11.5 A Closer Look at Method Overloading

Warning: The following information is crucial to doing OOP properly, but is getting a bit deep into the weeds for the purposes of this class.

Correctly overloading a method can be a bit tricky because we must write a function that not only does our custom step(s) but also the step(s) that are required by the parent class. The main reason that can be tricky is that we need to deal with all the arguments that are passed to the method.

Let’s look at the how to overload the __init__ method of a dict.

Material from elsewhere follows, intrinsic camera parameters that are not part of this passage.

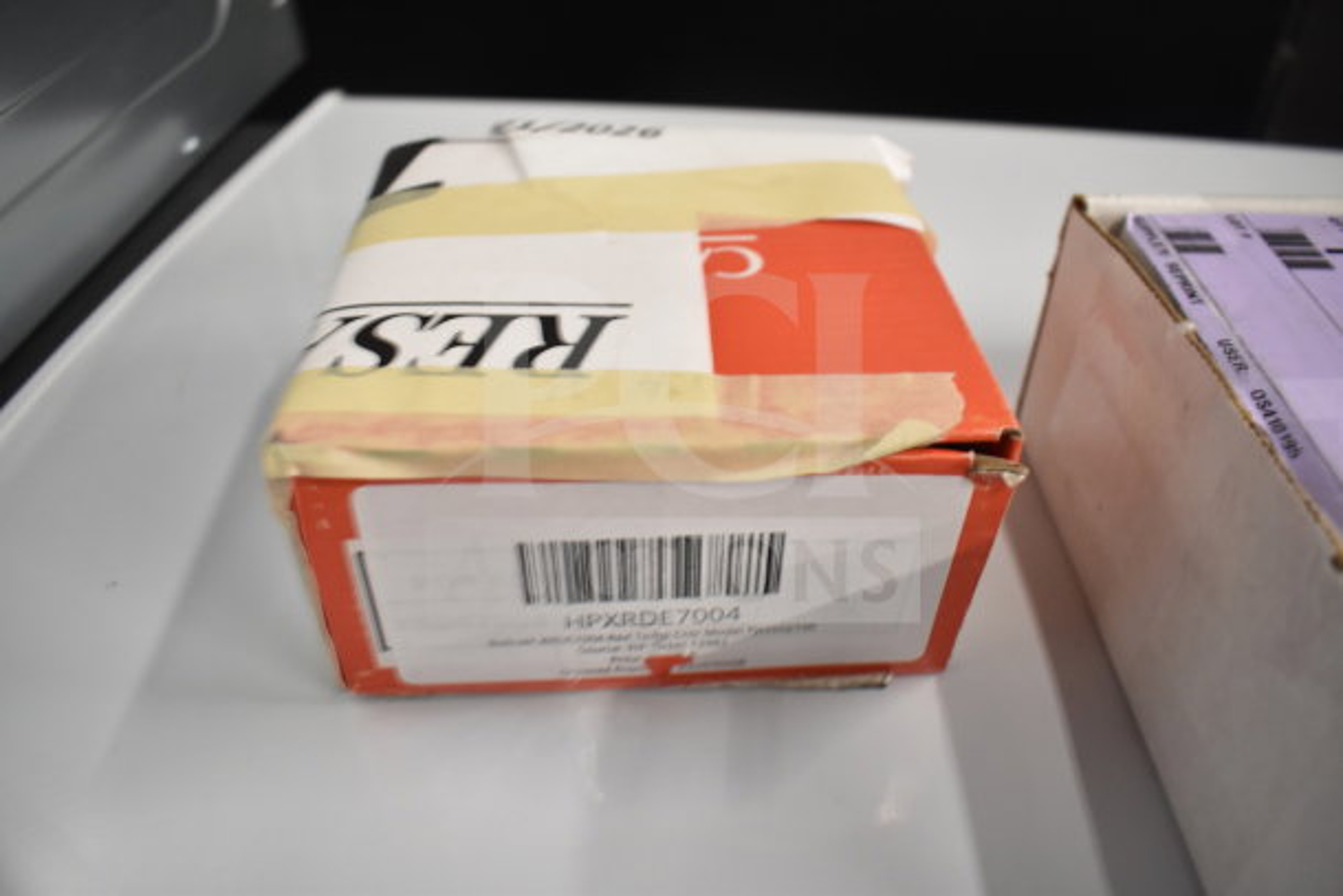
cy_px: 448
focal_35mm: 27
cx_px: 672
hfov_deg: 67.4
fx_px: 1007
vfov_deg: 48.0
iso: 900
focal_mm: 18
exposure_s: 1/30
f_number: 3.5
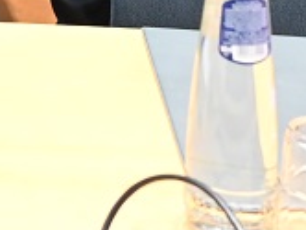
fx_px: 1881
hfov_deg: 8.7
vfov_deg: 6.3
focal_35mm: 212
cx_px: -337
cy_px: -499
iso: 3200
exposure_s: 1/125
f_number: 4
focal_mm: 30.5
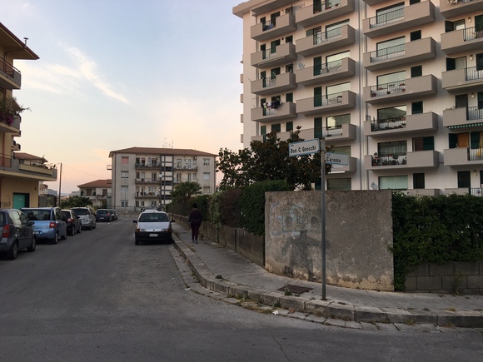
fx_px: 419
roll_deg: -1.3
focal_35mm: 30
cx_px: 246
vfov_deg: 46.8
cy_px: 185
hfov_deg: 60.0
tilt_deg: +3.1
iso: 25
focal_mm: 4.15
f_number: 2.2
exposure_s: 1/100
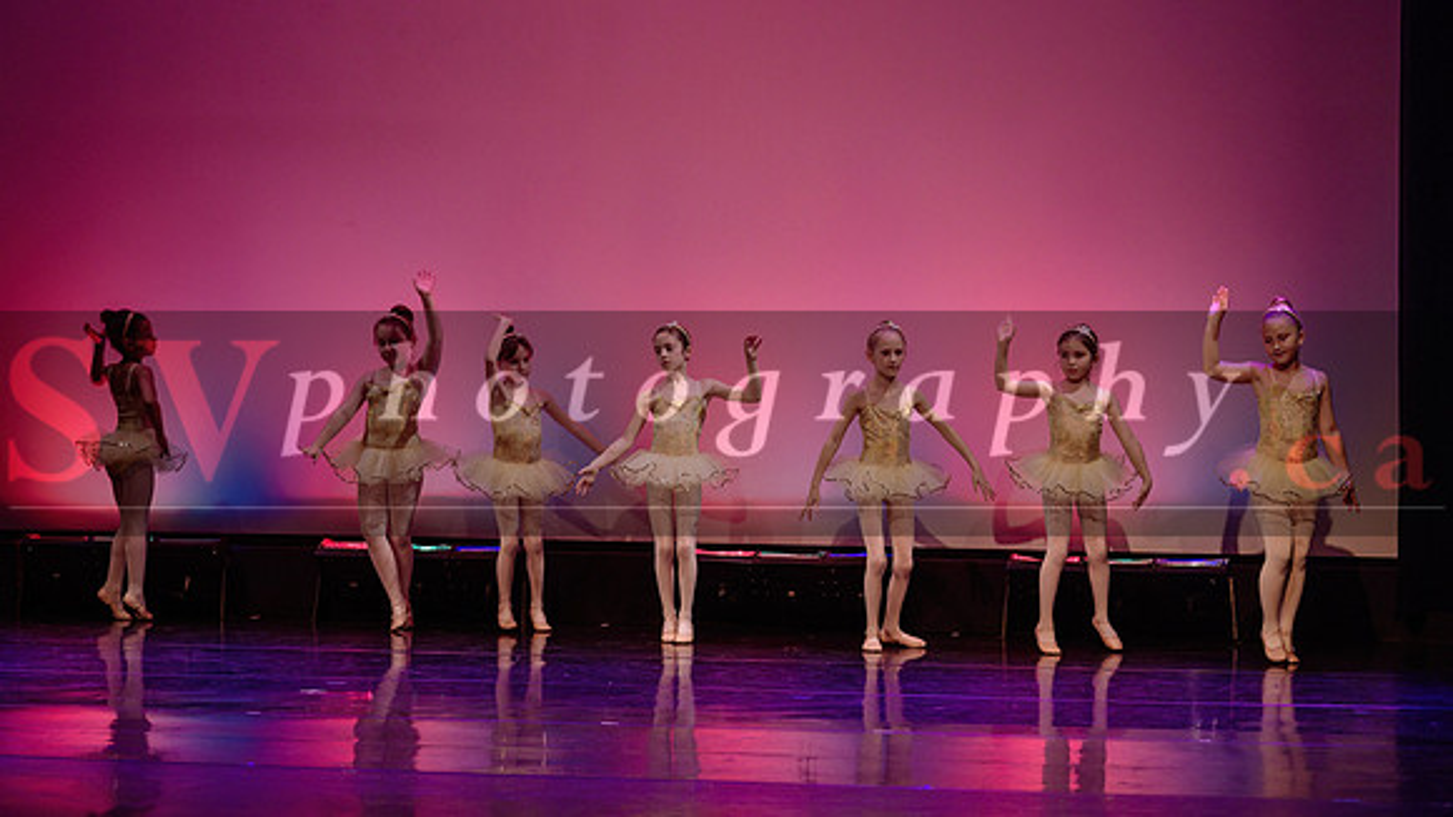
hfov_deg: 19.2
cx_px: 594
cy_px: 334
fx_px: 4295
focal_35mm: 111
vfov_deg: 10.9
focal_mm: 90
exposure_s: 1/250
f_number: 2.8
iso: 1600
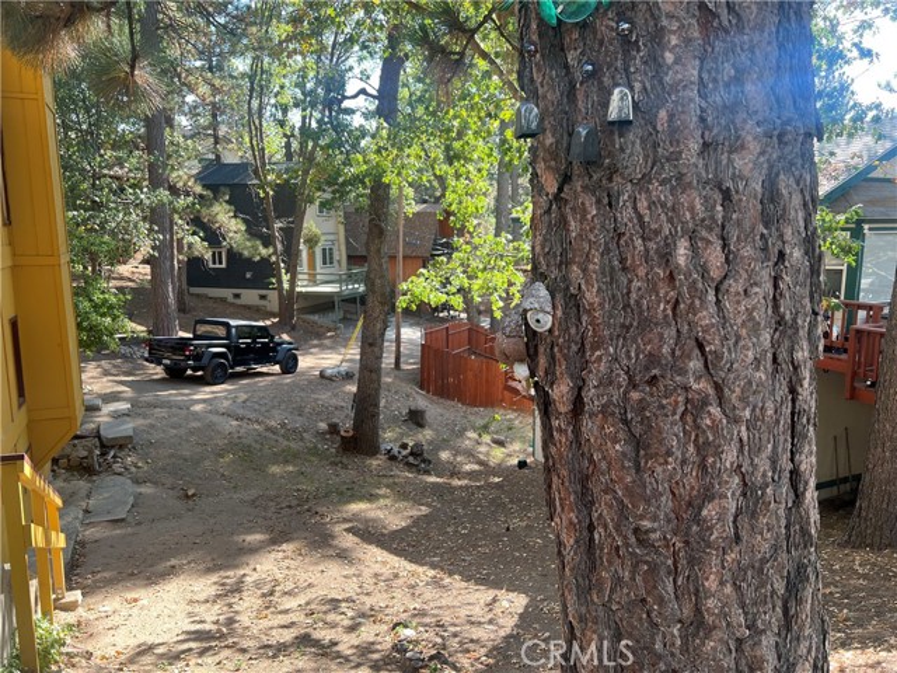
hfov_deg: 67.3
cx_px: 448
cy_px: 336
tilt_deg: -10.6
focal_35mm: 26
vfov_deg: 53.1
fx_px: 674
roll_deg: +0.6
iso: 40
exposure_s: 1/289
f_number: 1.5
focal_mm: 5.7
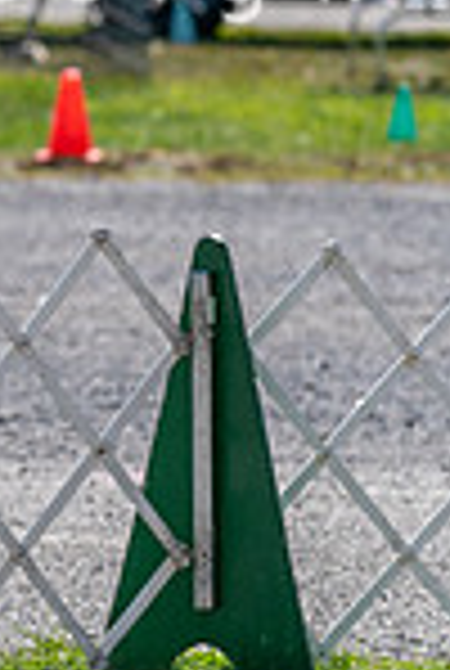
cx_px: -290
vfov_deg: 3.4
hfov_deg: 2.3
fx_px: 11141
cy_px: 135
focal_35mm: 597
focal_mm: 132
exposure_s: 1/1250
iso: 125
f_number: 4.5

The following implementation is wrong:

1from uuid import uuid4


class MyDict(dict):
    
2    def __init__(self):
3        self.name = str(uuid4())


d = MyDict()
print(d.name)

1: uuid is a Universally Unique IDentifier. uuid4 is a function which generates a unique string of random characters. How unique? If you generate 1.03 trillion values using uuid4, the probability of there being 2 duplicate values is one in a billion.
2: The __init__ function is a hidden function which gets called when you instantiate a class. When we call MyDict2() all the code inside the __init__() function gets run.
3: This line of code will be run when we instantiate MyDict2 which means that every instance of MyDict2 will have a unique name since uuid4() is called each time.

580df7c3-9f75-4818-b83a-9399926ef8e0

The reason the above implementation does not work is that d = MyDict(a=1) will not write 1 to the key 'a'. In fact, an error will occur because the __init__ method does not accept any arguments (other than self)!

The correct way to do this is:

from uuid import uuid4


class MyDict(dict):

1    def __init__(self, *args, **kwargs):
2        super().__init__(*args, **kwargs)
3        self.name = str(uuid4())


d = MyDict({'a': 1}, b=2)
print(d)

1: The * and ** here is a form argument unpacking/repacking. In Section 7.6 we saw that you can pass a list (or tuple) of positional arguments to a function using func(*args), and you can pass a dict of keyword arguments to a function using func(**kwargs). Here we are seeing a function receive this dict of arguments but keeping them in a dict called kwargs.
2: This line passes both args and kwargs to the __init__ method of the parent class using the * and ** syntax. This is crucial to OOP. Our version of __init__ does not do anything with the information in args and kwargs, so we just pass the “up” to the parent class to deal with. This allows us to augment the functionality of the parent class, by giving the parent class the information it needs to do it’s normal job, then adding our own bits.
3: After we’ve done the initialization of the parent class we can add our name.

{'a': 1, 'b': 2}

To summarize the above point:

The def ...(*args, ...) just means “collect all positional arguments in a tuple called args”.
The def ...(..., **kwargs) just means “collect all keyword arguments in a dict called kwargs”.
We are actually free to do whatever we want with args and kwargs. We choose to pass them on to the __init__ method of the parent class, but we don’t have to.
Also, we can call them whatever we want (i.e. *bob instead of *args), but args and kwargs are the conventional name, so only call them something else if it really important.